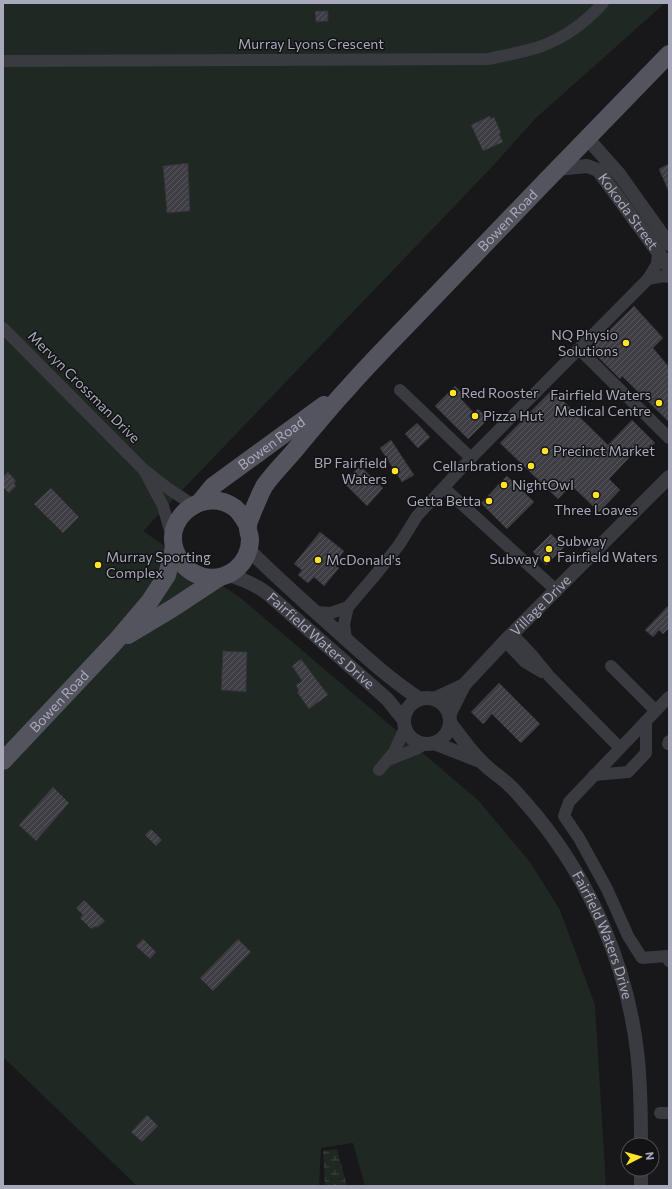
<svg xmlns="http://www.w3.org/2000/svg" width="672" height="1189" font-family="Commissioner,sans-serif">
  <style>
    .grass { fill: #1f2822 }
    .wetland { fill: url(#wetland-marsh) }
    .building { fill: url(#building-hatch); stroke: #323136 }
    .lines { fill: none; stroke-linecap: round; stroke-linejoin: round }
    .minor { stroke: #3a3a41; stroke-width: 12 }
    .tertiary { stroke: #3a3a41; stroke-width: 14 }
    .primary { stroke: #54545f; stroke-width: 18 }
    .poi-dot { fill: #ffe22a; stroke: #131215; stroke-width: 1.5 }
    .labels { text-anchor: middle; stroke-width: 3; stroke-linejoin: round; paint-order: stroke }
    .street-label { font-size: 14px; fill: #a8aabb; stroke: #131215 }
    .poi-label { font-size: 14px; fill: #a8aabb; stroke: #131215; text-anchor: start }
  </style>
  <defs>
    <pattern id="wetland-marsh" width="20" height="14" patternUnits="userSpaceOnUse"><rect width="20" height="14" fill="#1f2822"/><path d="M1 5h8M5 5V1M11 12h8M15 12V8" fill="none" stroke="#3d4440"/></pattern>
    <pattern id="building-hatch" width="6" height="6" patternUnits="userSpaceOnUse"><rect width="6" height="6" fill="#3f3e45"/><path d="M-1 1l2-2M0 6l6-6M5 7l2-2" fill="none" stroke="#58575e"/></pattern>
  </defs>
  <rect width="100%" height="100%" fill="#18171a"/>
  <path class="grass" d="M3 3H665L536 118 491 168 143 531 242 599 478 800 530 862 560 910 595 1005 606 1186H365L353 1143 321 1148 319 1186H137L3 1057Z"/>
  <path class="wetland" d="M337 1149 347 1186H325L323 1151Z"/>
  <g class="building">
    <path d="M315 11H328V21L316 22Z"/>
    <path d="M490 116 491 119 494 117 501 133 499 134 503 142 483 151 471 125Z"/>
    <path d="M188 163 190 211 167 213 163 166Z"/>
    <path d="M669 164V192L659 169Z"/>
    <path d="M634 306 663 338 653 348 669 367V422L622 376 620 379 590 349Z"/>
    <path d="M455 386 464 395 461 399 474 413 478 409 488 419 468 439 435 406Z"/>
    <path d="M552 390 608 445 632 420 655 443 645 453 639 447 609 479 620 490 599 512 571 485 558 499 500 443Z"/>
    <path d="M417 423 430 437 418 448 405 434Z"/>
    <path d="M391 440 414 475 402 482 380 448Z"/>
    <path d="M360 466 383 488 367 506 344 483Z"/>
    <path d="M8 472 16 481 14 483 16 486 9 493 3 487V477Z"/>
    <path d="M507 476 534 502 507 529 481 503Z"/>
    <path d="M51 488 79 517 63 533 34 504Z"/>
    <path d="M320 532 344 551 338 559 340 561 336 566 339 568 324 586 314 577 308 583 298 575 302 570 294 564Z"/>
    <path d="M551 534 564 547 546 565 533 552Z"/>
    <path d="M669 605V628L663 634 659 630 653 637 645 630Z"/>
    <path d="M223 651 247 652 246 692 221 690Z"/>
    <path d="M301 659 328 695 309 709 297 692 299 691 296 685 302 681 292 666Z"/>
    <path d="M499 683 540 724 521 743 492 714 483 724 471 712Z"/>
    <path d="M53 787 69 803 36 841 19 825Z"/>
    <path d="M151 829 162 840 156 846 145 835Z"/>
    <path d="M84 900 105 921 98 927H94L91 929 80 918 83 915 76 908Z"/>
    <path d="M143 939 156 952 150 959 136 946Z"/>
    <path d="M238 939 251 952 213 991 200 978Z"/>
    <path d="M147 1115 158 1126 142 1142 131 1132Z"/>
  </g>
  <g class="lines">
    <g class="minor">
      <path d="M3 61 488 59C506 55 525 52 542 46 565 37 587 21 603 3"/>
      <path d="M648 279 664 276 669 277"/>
      <path d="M3 328 143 469 166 487 193 505"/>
      <path d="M579 349 669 438"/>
      <path d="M400 390 471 458"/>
      <path d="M145 472 163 506 172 537"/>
      <path d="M444 488 557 591"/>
      <path d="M316 612 331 613 348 607 377 573 399 545 417 516 471 458 648 279 657 264 658 252"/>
      <path d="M512 634 532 655 550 677 620 748"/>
      <path d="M346 640 344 624 348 607"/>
      <path d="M505 641 525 662 542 672"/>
      <path d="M611 666 655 710"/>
      <path d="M669 697 569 802 564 816 579 838 607 889 628 936 642 958 667 956 669 961"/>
      <path d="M668 744 669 741"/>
      <path d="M388 760 416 749 425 744"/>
      <path d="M379 770 394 752 405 728"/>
      <path d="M594 775 628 772 646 753V721"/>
      <path d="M660 1113H669"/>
    </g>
    <g class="tertiary">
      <path d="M587 138 619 174 669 244"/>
      <path id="s1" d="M556 169 587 166 598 170 669 267"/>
      <path d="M249 550C275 576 302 600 330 625 359 651 388 678 420 699"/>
      <path id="s2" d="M228 575C243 579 255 584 268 594L387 699 404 720"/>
      <circle cx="427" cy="721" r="23"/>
      <path d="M434 699 464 685"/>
      <path id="s3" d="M449 715 464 685 505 641 669 477"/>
      <path id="s4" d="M450 723C460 735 469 749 480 760 488 769 499 776 508 784 518 793 527 805 536 815 591 882 627 966 637 1051 641 1083 641 1114 641 1145"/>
      <path d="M434 743 480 761"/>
      <path d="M641 1169V1186"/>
    </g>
    <g class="primary">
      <path id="s5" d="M200 502 213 486 324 405"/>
      <path id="s6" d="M248 526C244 519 241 513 235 508 206 486 163 516 175 550 183 576 214 586 235 570 245 562 250 550 250 539 250 535 247 530 248 526 248 522 262 489 265 485 275 471 288 459 299 445 315 426 331 406 348 388 369 364 392 341 415 317 499 229 584 141 669 54"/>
      <path d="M128 635 173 608 220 577"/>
      <path id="s7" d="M3 761 116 641 150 601 167 575 174 548"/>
    </g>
  </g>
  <g class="poi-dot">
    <circle cx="626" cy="343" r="4"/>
    <circle cx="453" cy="393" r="4"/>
    <circle cx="659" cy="403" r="4"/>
    <circle cx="475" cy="416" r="4"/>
    <circle cx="545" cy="451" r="4"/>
    <circle cx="531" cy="466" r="4"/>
    <circle cx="395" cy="471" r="4"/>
    <circle cx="504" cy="485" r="4"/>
    <circle cx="596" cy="495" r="4"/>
    <circle cx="489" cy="501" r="4"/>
    <circle cx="549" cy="549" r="4"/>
    <circle cx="547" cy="559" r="4"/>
    <circle cx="318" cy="560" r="4"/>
    <circle cx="98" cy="565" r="4"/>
  </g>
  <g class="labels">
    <g class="street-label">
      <text x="311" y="49">Murray Lyons Crescent</text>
      <text dy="5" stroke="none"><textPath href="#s1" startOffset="94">Kokoda Street</textPath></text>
      <text dy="5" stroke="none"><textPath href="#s6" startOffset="645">Bowen Road</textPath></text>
      <text transform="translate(84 387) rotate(45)" y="5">Mervyn Crossman Drive</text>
      <text dy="5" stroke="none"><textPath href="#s5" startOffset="93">Bowen Road</textPath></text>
      <text dy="5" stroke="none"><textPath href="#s3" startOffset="144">Village Drive</textPath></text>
      <text dy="5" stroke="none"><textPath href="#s2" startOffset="115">Fairfield Waters Drive</textPath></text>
      <text dy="5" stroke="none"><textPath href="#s7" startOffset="82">Bowen Road</textPath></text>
      <text dy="5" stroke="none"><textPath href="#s4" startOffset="265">Fairfield Waters Drive</textPath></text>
    </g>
    <g class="poi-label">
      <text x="618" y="340" text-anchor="end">NQ Physio<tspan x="618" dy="16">Solutions</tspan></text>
      <text x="461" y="398">Red Rooster</text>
      <text x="651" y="400" text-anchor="end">Fairfield Waters<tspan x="651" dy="16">Medical Centre</tspan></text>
      <text x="483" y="421">Pizza Hut</text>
      <text x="553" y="456">Precinct Market</text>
      <text x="387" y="468" text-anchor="end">BP Fairfield<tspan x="387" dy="16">Waters</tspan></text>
      <text x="523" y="471" text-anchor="end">Cellarbrations</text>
      <text x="512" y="490">NightOwl</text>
      <text x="481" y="506" text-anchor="end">Getta Betta</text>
      <text x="596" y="515" text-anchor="middle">Three Loaves</text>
      <text x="557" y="546">Subway<tspan x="557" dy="16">Fairfield Waters</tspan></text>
      <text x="106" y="562">Murray Sporting<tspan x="106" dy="16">Complex</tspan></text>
      <text x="539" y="564" text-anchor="end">Subway</text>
      <text x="326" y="565">McDonald's</text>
    </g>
  </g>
  <rect width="672" height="1189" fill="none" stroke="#a8aabb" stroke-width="8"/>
  <g transform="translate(640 1157) rotate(84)"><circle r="19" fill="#131215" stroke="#4f4f57"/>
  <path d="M0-3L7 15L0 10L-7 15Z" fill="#ffe22a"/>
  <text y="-6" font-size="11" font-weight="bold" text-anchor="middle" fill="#a8aabb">N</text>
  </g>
</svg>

- [Prompt] Return, from the material above, every line with the word "lines".

- [Response]
    .lines { fill: none; stroke-linecap: round; stroke-linejoin: round }
  <g class="lines">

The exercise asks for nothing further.